White is now a professionally trained chef. He specializes in playing with different spices, comfort food and, most importantly, the overall presentation and experience of the meal. He’ll even pair the food with the wine best suited to enhance its flavors.
Baseball and cooking are seemingly far off from the world of law, but White tied in his interests with his current status as a UF Law student quite well: It is all about the challenge.
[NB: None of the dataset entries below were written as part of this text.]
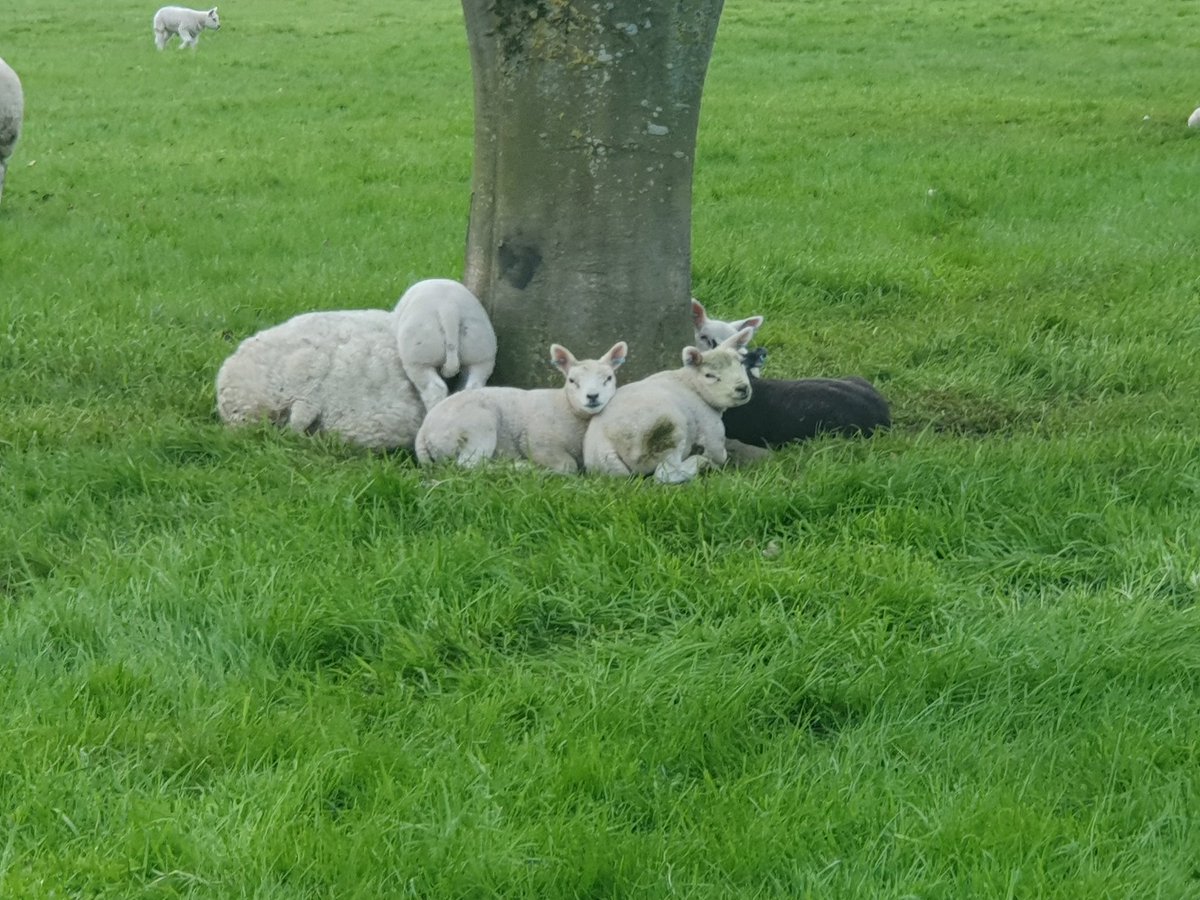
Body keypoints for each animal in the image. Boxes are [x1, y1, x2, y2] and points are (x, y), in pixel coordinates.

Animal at [415, 340, 628, 475]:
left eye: (608, 378)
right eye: (572, 380)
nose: (592, 396)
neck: (566, 407)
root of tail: (423, 432)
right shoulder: (536, 442)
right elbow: (568, 466)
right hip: (477, 425)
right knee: (470, 466)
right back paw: (519, 467)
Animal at [583, 328, 758, 487]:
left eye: (741, 363)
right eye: (710, 375)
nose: (742, 388)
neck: (693, 386)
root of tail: (608, 443)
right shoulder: (711, 429)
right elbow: (719, 454)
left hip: (604, 464)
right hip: (667, 433)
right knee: (664, 474)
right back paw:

White’s aunt and uncle are both lawyers. His uncle is a double-gator and someone White has always looked up to and sought guidance from. When they would talk about his uncle’s experience at law school, he would always reflect how it was one of the most challenging, yet most rewarding, experiences in his life.
This sentiment was precisely how White saw baseball and cooking. It will not come easy, and it will take a lot of hard work, but the payoff in the end makes every struggle worthwhile.
White attributes his heritage for his perseverance and determination to constantly better himself.
White is one-third Native American. The women in his family are descendants of the medicine women of the “Lakota Sioux” tribe in the Cheyenne River region.
“Its a part of my upbringing… It is the influence for how I view my life,” White said.
He and the members of his immediate family all have the word “Tiwahe” tattooed on them to symbolize this part of who they are. The word “Tiwahe” is part of the Lakota language and translates to “immediate family” in English.
“I carry it with me every day just to remind me of who my people are and the struggles we’ve gone through and our effort to achieve a better life for ourselves and those still on the reservation,” White said.